Il faut distinguer signifiance et signification. Le signifiant est autonome car des lois lui sont propres (p.223) ; celles-ci ne dépendent pas de la subjectivité d'un tel ou d'un autre ? Le signifiant est indépendant du signifié.
Lorsque le sujet intègre le signifiant à son être, cela donne le surmoi (p.214).
La structure : C'est un ensemble cohérent et complémentaire. Ce n'est pas un ensemble totalitaire.
Le déjà-vu : Lacan explique le déjà-vu en disant que le sujet vit une situation avec une pleine signification symbolique qui renvoie à une autre situation symbolique qui a été oubliée.
La différence des sexes :
La dissymétrie des sexes se situe principalement sur le plan symbolique. La symbolisation du sexe féminin n'a pas le même accès que la symbolisation du sexe masculin. Lacan explique cela par le fait que la symbolisation du sexe féminin part d'une absence. L'imaginaire ne se nourrit que d'une absence là où il y a un symbole de taille chez l'homme. Du côté du féminin, le symbolique manque de matériel et il lui en faut un. Le trou du sexe féminin fait qu'il serait moins désirable que le sexe masculin qui est provoquant. (p.199)
Lacan ajoute que le chemin de la réalisation symbolique de la femme est du coup plus compliqué. (p.200). Par conséquent, cela force la femme à s'identifier au père. La prévalence de la forme imaginaire du phallus est l'élément symbolique central du complexe d'Oedipe (p.198). La femme serait obligé de prendre comme base de son identification l'image du sexe opposé.
Il y a une dissymétrie au niveau des signifiants et dans les deux cas cela fera passer la femme comme l'homme par la castration.

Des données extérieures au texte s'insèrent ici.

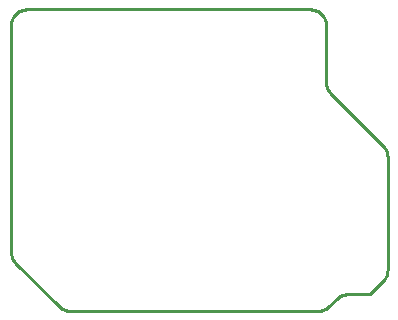
<source format=gbr>
G04 EAGLE Gerber X2 export*
%TF.Part,Single*%
%TF.FileFunction,Profile,NP*%
%TF.FilePolarity,Positive*%
%TF.GenerationSoftware,Autodesk,EAGLE,9.1.1*%
%TF.CreationDate,2018-08-02T16:49:24Z*%
G75*
%MOMM*%
%FSLAX34Y34*%
%LPD*%
%AMOC8*
5,1,8,0,0,1.08239X$1,22.5*%
G01*
%ADD10C,0.254000*%


D10*
X1046480Y435791D02*
X1046528Y434684D01*
X1046673Y433585D01*
X1046913Y432504D01*
X1047246Y431447D01*
X1047670Y430423D01*
X1048181Y429441D01*
X1048777Y428506D01*
X1049451Y427627D01*
X1050200Y426810D01*
X1087210Y389800D01*
X1088027Y389051D01*
X1088906Y388377D01*
X1089841Y387781D01*
X1090823Y387270D01*
X1091847Y386846D01*
X1092904Y386513D01*
X1093985Y386273D01*
X1095084Y386128D01*
X1096191Y386080D01*
X1306650Y386080D01*
X1307756Y386128D01*
X1308855Y386273D01*
X1309937Y386513D01*
X1310993Y386846D01*
X1312017Y387270D01*
X1312999Y387782D01*
X1313934Y388377D01*
X1314813Y389051D01*
X1315630Y389800D01*
X1322160Y396330D01*
X1322977Y397079D01*
X1323856Y397753D01*
X1324791Y398349D01*
X1325773Y398860D01*
X1326797Y399284D01*
X1327854Y399617D01*
X1328935Y399857D01*
X1330034Y400002D01*
X1331141Y400050D01*
X1348740Y400050D01*
X1349007Y400062D01*
X1349272Y400097D01*
X1349534Y400154D01*
X1349789Y400235D01*
X1350036Y400337D01*
X1350273Y400461D01*
X1350499Y400605D01*
X1350711Y400767D01*
X1350908Y400948D01*
X1361530Y411570D01*
X1362279Y412387D01*
X1362953Y413266D01*
X1363549Y414201D01*
X1364060Y415183D01*
X1364484Y416207D01*
X1364817Y417264D01*
X1365057Y418345D01*
X1365202Y419444D01*
X1365250Y420551D01*
X1365250Y516710D01*
X1365202Y517816D01*
X1365057Y518915D01*
X1364817Y519997D01*
X1364484Y521053D01*
X1364060Y522077D01*
X1363549Y523060D01*
X1362953Y523994D01*
X1362279Y524873D01*
X1361530Y525690D01*
X1316900Y570320D01*
X1316151Y571137D01*
X1315477Y572016D01*
X1314881Y572951D01*
X1314370Y573933D01*
X1313946Y574957D01*
X1313613Y576014D01*
X1313373Y577095D01*
X1313228Y578194D01*
X1313180Y579301D01*
X1313180Y627380D01*
X1313185Y628545D01*
X1313088Y629705D01*
X1312890Y630853D01*
X1312593Y631979D01*
X1312199Y633075D01*
X1311711Y634133D01*
X1311133Y635143D01*
X1310468Y636100D01*
X1309723Y636995D01*
X1308903Y637822D01*
X1308014Y638574D01*
X1307062Y639246D01*
X1306056Y639832D01*
X1305003Y640329D01*
X1303910Y640731D01*
X1302786Y641037D01*
X1301640Y641244D01*
X1300480Y641350D01*
X1059180Y641350D01*
X1058020Y641244D01*
X1056874Y641037D01*
X1055750Y640731D01*
X1054657Y640329D01*
X1053604Y639832D01*
X1052598Y639246D01*
X1051646Y638574D01*
X1050757Y637822D01*
X1049937Y636995D01*
X1049192Y636100D01*
X1048527Y635143D01*
X1047949Y634133D01*
X1047461Y633075D01*
X1047067Y631979D01*
X1046770Y630853D01*
X1046572Y629705D01*
X1046475Y628545D01*
X1046480Y627380D01*
X1046480Y435791D01*
M02*

</source>
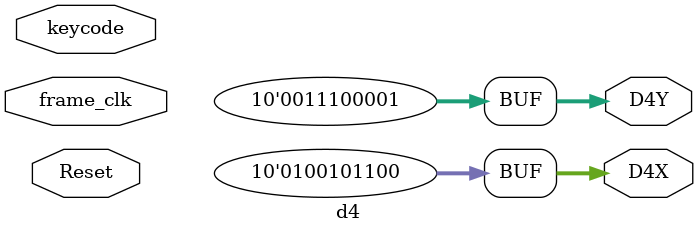
<source format=sv>



module  d4 ( input Reset, frame_clk, input [7:0] keycode,
               output [9:0]  D4X, D4Y);
    
       
    assign D4X = 300;
   
    assign D4Y = 225;
    

endmodule

</source>
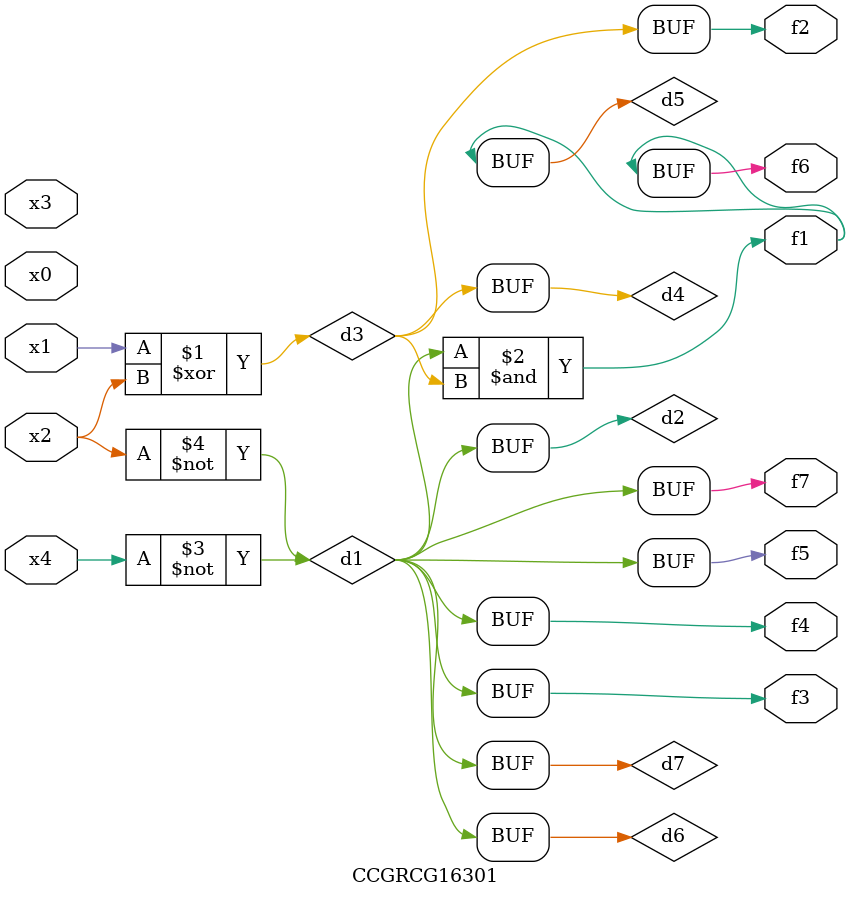
<source format=v>
module CCGRCG16301(
	input x0, x1, x2, x3, x4,
	output f1, f2, f3, f4, f5, f6, f7
);

	wire d1, d2, d3, d4, d5, d6, d7;

	not (d1, x4);
	not (d2, x2);
	xor (d3, x1, x2);
	buf (d4, d3);
	and (d5, d1, d3);
	buf (d6, d1, d2);
	buf (d7, d2);
	assign f1 = d5;
	assign f2 = d4;
	assign f3 = d7;
	assign f4 = d7;
	assign f5 = d7;
	assign f6 = d5;
	assign f7 = d7;
endmodule

</source>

C'est en se situant sur le plan symbolique que la fonction de la femme ou de l'homme est assumée (et pas dans l'imaginaire). C'est grâce au signifiant qu'on reconnaît être ceci ou cela. « Le symbolique donne une forme dans laquelle s'insère le sujet au niveau de son être » p.202. Le plan symbolique permet d'expliquer et de se situer, et c'est ce qui le rend fondamental.
Ex : L'identification de Dora à Monsieur K. est une tentative imaginaire de comprendre ce que c'est qu'être une femme. Le pénis est l'instrument imaginaire par lequel elle tente d'appréhender le fait d'être une femme. (p.200)
En revanche, le signifiant n'explique pas pourquoi nous sommes vivants et pourquoi chaque être vivant meurt (questions de la naissance et de la mort). (p.202 et p.215).
Le complexe d'Oedipe :
Le complexe d'Oedipe a ceci d'aliénant qu'il fait désirer l'objet qui appartient déjà à quelqu'un.
C'est par la voie agressive (imaginaire) que s'ouvre le symbolique. Il y a un conflit imaginaire avec l'autre et cela ouvre la voie au symbolique (p.241).